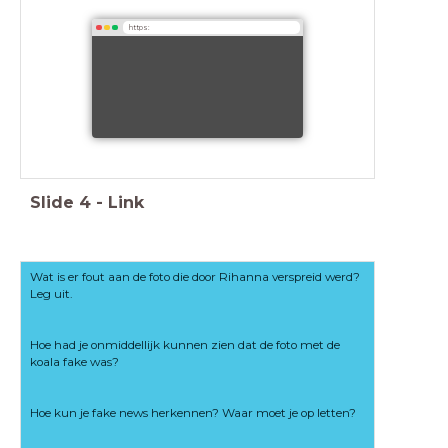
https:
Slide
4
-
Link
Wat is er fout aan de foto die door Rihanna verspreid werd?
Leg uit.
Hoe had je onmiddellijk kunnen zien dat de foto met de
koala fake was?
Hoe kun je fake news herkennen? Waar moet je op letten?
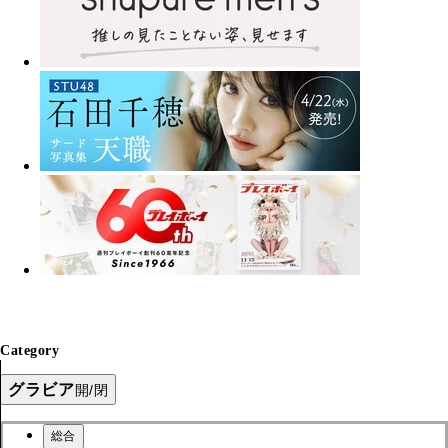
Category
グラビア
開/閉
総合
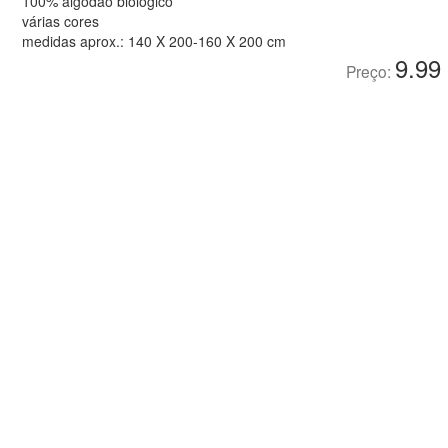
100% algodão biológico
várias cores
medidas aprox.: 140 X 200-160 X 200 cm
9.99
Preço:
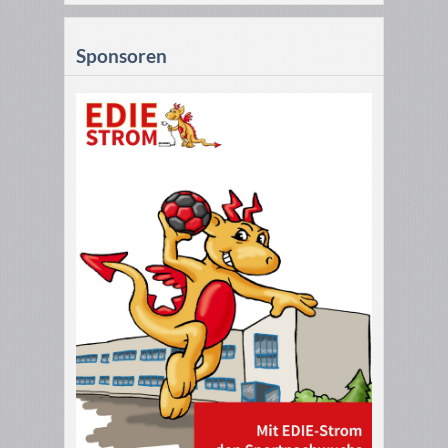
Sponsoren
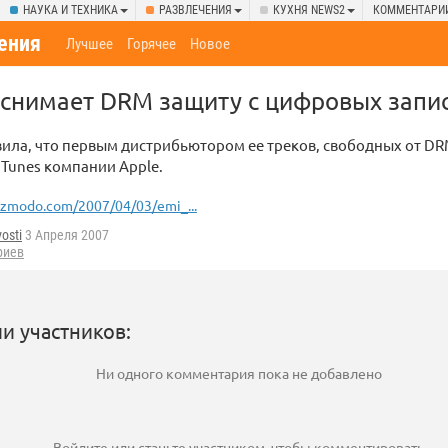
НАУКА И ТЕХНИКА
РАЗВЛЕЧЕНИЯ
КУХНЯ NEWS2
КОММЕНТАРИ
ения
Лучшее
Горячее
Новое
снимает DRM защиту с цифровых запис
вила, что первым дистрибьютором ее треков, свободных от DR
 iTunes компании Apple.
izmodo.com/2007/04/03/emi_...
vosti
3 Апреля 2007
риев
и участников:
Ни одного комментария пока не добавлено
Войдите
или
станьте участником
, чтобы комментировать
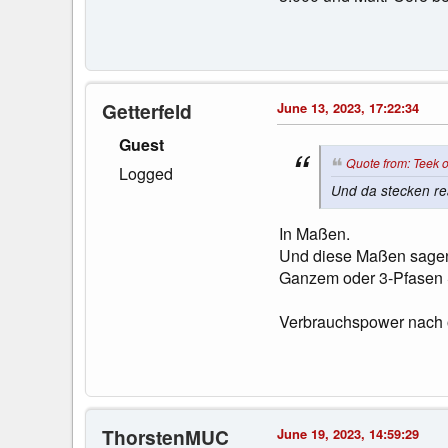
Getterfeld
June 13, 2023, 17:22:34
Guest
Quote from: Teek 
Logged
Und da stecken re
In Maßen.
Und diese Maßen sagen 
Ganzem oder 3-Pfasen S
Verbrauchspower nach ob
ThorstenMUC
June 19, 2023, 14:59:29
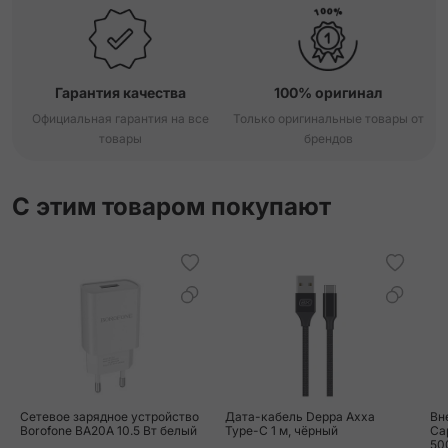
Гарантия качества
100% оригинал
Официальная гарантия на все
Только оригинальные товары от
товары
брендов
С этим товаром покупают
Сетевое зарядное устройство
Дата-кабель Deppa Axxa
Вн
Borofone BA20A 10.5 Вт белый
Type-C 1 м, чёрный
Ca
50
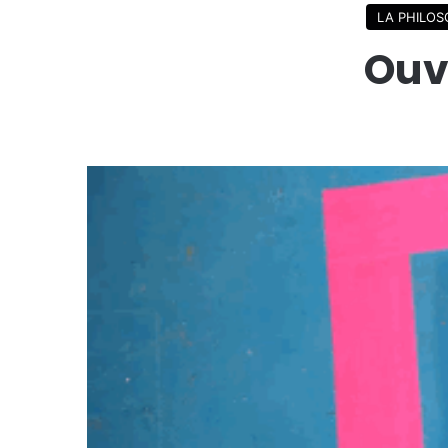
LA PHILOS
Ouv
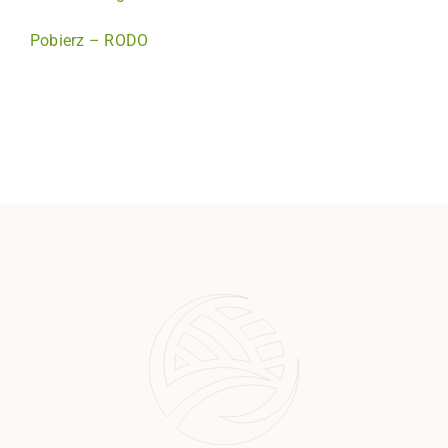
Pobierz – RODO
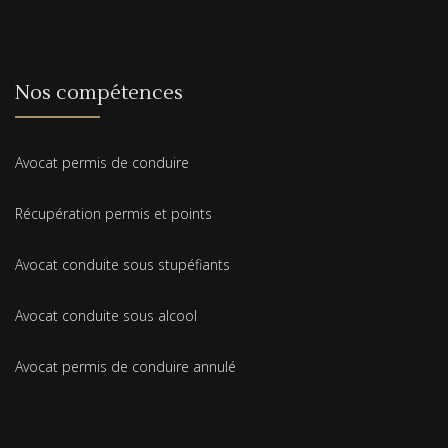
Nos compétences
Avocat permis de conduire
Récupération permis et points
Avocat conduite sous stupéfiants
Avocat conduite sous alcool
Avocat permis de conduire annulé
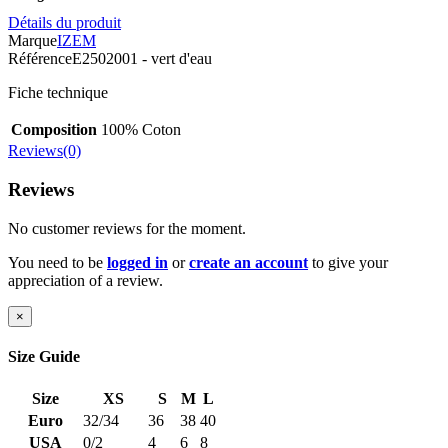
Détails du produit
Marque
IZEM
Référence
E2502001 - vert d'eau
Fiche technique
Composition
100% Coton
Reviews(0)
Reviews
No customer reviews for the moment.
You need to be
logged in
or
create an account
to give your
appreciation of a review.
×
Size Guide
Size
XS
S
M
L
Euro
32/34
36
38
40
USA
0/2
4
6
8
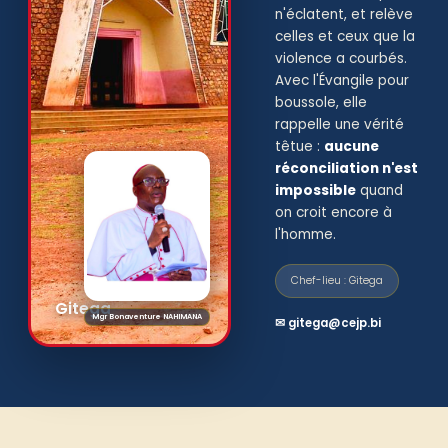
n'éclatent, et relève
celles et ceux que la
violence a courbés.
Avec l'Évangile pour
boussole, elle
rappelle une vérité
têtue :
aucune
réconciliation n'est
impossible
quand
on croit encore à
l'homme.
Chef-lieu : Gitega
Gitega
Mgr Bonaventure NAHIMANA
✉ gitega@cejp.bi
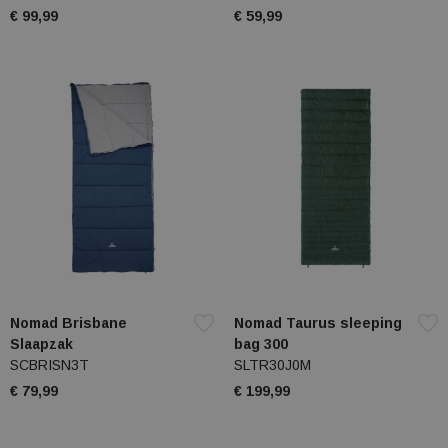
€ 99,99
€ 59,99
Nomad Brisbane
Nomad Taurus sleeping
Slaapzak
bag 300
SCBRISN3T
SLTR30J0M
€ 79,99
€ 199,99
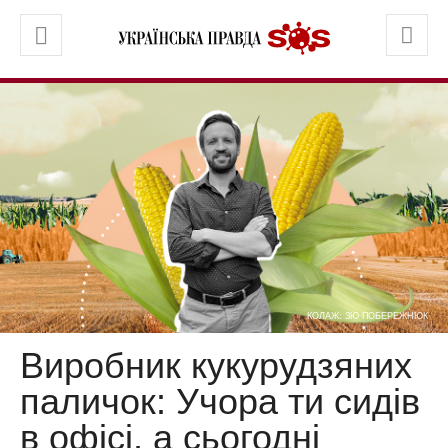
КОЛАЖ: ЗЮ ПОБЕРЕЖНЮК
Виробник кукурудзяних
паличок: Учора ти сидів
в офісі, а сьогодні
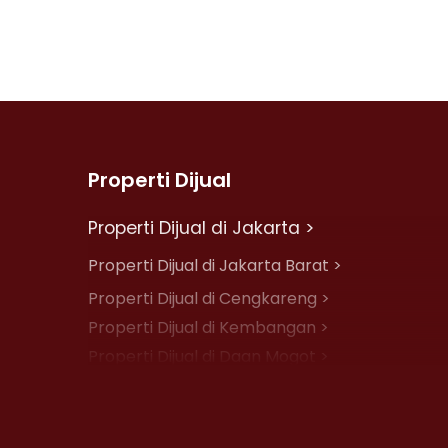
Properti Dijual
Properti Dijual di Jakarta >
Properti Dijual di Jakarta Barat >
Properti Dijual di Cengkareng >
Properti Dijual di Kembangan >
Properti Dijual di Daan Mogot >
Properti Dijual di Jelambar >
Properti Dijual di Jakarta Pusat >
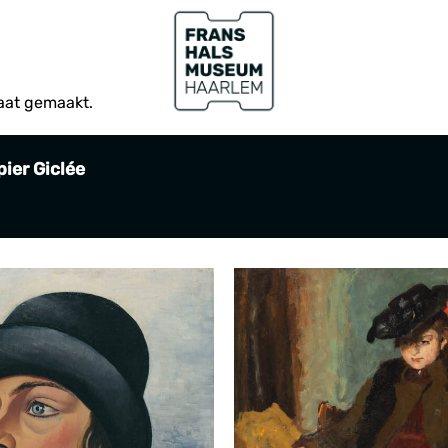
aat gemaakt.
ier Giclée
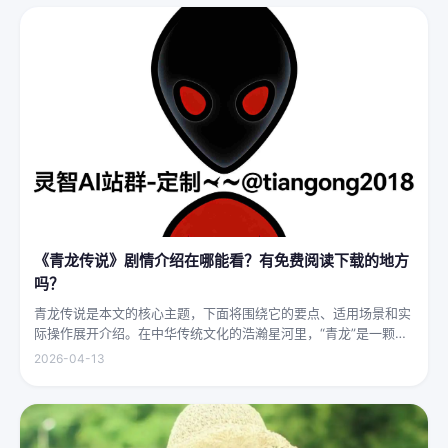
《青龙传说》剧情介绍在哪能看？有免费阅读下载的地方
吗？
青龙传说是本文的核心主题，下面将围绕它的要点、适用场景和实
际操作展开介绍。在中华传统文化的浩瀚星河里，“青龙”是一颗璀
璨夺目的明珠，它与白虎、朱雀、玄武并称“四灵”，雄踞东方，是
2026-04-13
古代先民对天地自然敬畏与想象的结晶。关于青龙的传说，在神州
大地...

_____

**WHAT YOU NEED TO DO**
Each line above that includes the word "Avocat" is to be copied.

**WORKED SOLUTION**
Avocat permis de conduire
Avocat conduite sous stupéfiants
Avocat conduite sous alcool
Avocat permis de conduire annulé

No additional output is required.